Pour Acteurs publics, Christiane Féral-Schuhl, bâtonnière de l’Ordre des avocats de Paris, dénonce les dispositions du récent décret facilitant l’accès à la profession d’avocat pour les anciens ministres et parlementaires, synonyme selon elle de passage en force “d’intérêts catégoriels”. Le barreau de Paris va déposer un recours devant le Conseil d’État.
Certains métiers, comme les juristes, disposent de passerelles leur permettant de devenir avocats. N’est-il pas possible de permettre aux anciens ministres et parlementaires d’accéder, eux aussi, à cette profession ?
Certaines professions ont en effet la possibilité d’utiliser des passerelles vers le métier d’avocat. Mais aucune dans des conditions si avantageuses ! Le décret instaure un accès dérogatoire pour les personnes justifiant de huit années d’exercice de responsabilités publiques “les faisant directement participer à l’élaboration de la loi”. Elles sont dispensées du contrôle de la formation déontologique préalable et du certificat d’aptitude à la profession d’avocat, à la différence des juristes. On ne peut pas considérer une personne comme étant apte à plaider sur la seule base des conditions vagues de ce décret.
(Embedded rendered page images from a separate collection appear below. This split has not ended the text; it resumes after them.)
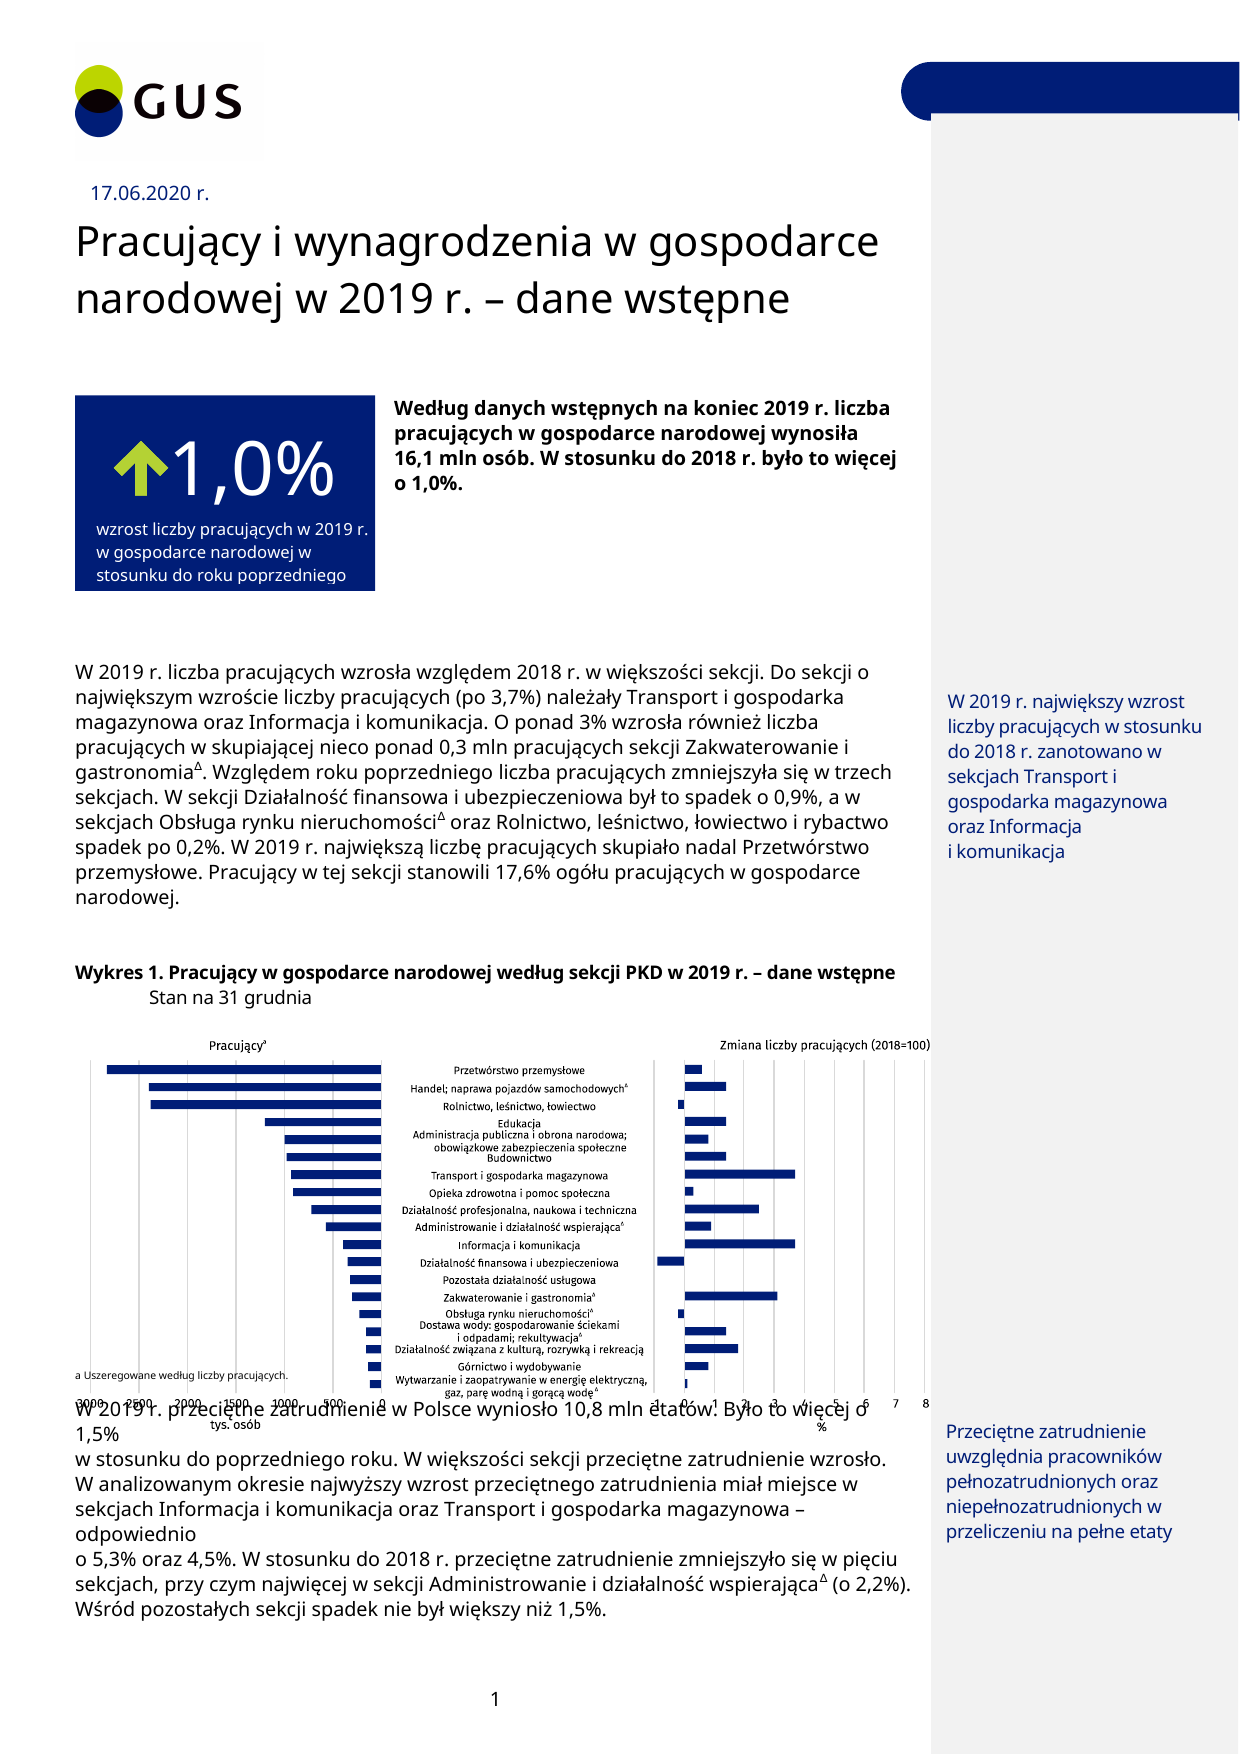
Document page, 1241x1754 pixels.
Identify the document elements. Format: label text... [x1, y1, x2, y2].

text a Uszeregowane według liczby pracujących. [75, 1359, 915, 1384]
text Według danych wstępnych na koniec 2019 r. liczba pracujących w gospodarce narodowej wynosiła 16,1 mln osób. W stosunku do 2018 r. było to więcej o 1,0%. [376, 395, 915, 495]
text W 2019 r. liczba pracujących wzrosła względem 2018 r. w większości sekcji. Do sekcji o największym wzroście liczby pracujących (po 3,7%) należały Transport i gospodarka magazynowa oraz Informacja i komunikacja. O ponad 3% wzrosła również liczba pracujących w skupiającej nieco ponad 0,3 mln pracujących sekcji Zakwaterowanie i gastronomia∆. Względem roku poprzedniego liczba pracujących zmniejszyła się w trzech sekcjach. W sekcji Działalność finansowa i ubezpieczeniowa był to spadek o 0,9%, a w sekcjach Obsługa rynku nieruchomości∆ oraz Rolnictwo, leśnictwo, łowiectwo i rybactwo spadek po 0,2%. W 2019 r. największą liczbę pracujących skupiało nadal Przetwórstwo przemysłowe. Pracujący w tej sekcji stanowili 17,6% ogółu pracujących w gospodarce narodowej. [75, 659, 915, 909]
picture [75, 42, 265, 161]
text Wykres 1. Pracujący w gospodarce narodowej według sekcji PKD w 2019 r. – dane wstępne Stan na 31 grudnia [75, 959, 915, 1009]
text Pracujący i wynagrodzenia w gospodarce narodowej w 2019 r. – dane wstępne [75, 212, 915, 382]
text W 2019 r. przeciętne zatrudnienie w Polsce wyniosło 10,8 mln etatów. Było to więcej o 1,5% w stosunku do poprzedniego roku. W większości sekcji przeciętne zatrudnienie wzrosło. W analizowanym okresie najwyższy wzrost przeciętnego zatrudnienia miał miejsce w sekcjach Informacja i komunikacja oraz Transport i gospodarka magazynowa – odpowiednio o 5,3% oraz 4,5%. W stosunku do 2018 r. przeciętne zatrudnienie zmniejszyło się w pięciu sekcjach, przy czym najwięcej w sekcji Administrowanie i działalność wspierająca∆ (o 2,2%). Wśród pozostałych sekcji spadek nie był większy niż 1,5%. [75, 1397, 915, 1622]
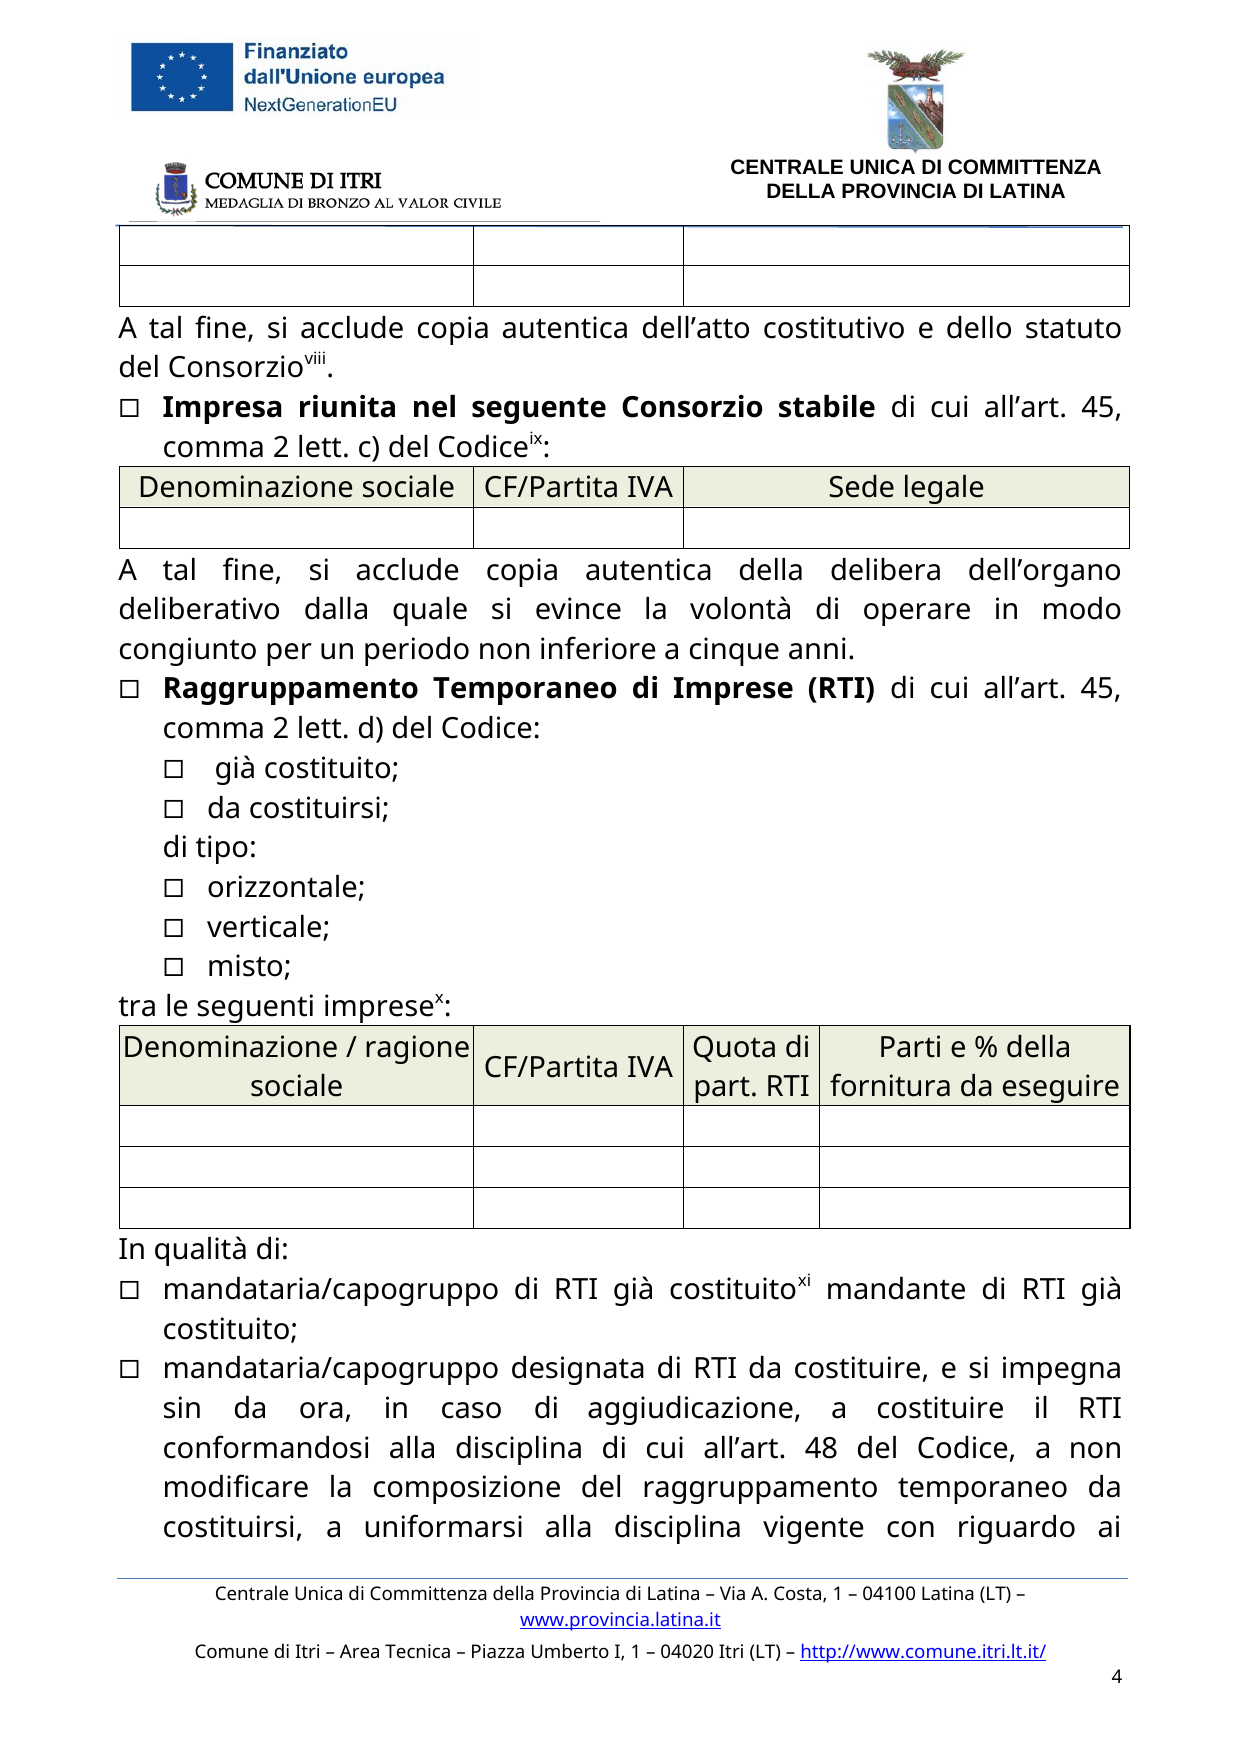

L’Ordre des avocats n’a-t-il pas été consulté ?
Des discussions ont été menées par la profession avec le ministère de la Justice. Elles nous ont conduits à formuler des propositions. Nous souhaitions voir préciser quelles personnes seraient susceptibles de bénéficier de ce nouvel accès dérogatoire. Nous souhaitions également un contrôle des connaissances déontologiques lors de l’inscription au tableau. Nous n’avons pas été entendus. Nous le regrettons.
Le décret est publié à quelques semaines des élections. Avez-vous été saisis de demandes de ministres ou de députés souhaitant devenir avocats ?
Nous n’avons pas été saisis officiellement de demandes, mais nous avons été informés que des dossiers vont nous être adressés. Publié à quelques semaines d’échéances électorales majeures, le décret apparaît comme une tentative de faire passer en force des intérêts catégoriels. Cela ne sert pas l’image des femmes et des hommes politiques. Les réactions sont très vives parmi les avocats. Il faut bien comprendre que nous ne défendons pas les intérêts d’une corporation, mais celui de tous les citoyens. Le décret est synonyme de remise en cause de la qualité du service rendu aux justiciables.
Allez-vous déposer un recours au Conseil d’État ?
Le conseil de l’Ordre des avocats de Paris, réuni en séance le 10 avril, a voté contre le projet de décret et a décidé un plan d’actions pour s’opposer à cette réforme. Nous disposons de deux mois pour déposer un recours. Bien entendu, nous n’attendrons pas la fin de ce délai. Les modalités de ce recours restent à préciser. Nous suivons évidemment de près le recours qui va également être déposé par le Conseil national des barreaux.
Pensez-vous pouvoir faire annuler le décret ?
Nous avons bon espoir que le Conseil d’État se penche sur les problèmes réels soulevés par ce décret. Le gouvernement ne peut pas décider seul, sans concertation et dans l’urgence, sur un sujet aussi important. C'est aux avocats de fixer les critères d’admission à leur profession pour que les conditions de compétences et d’acquisition des diplômes professionnels soient respectées.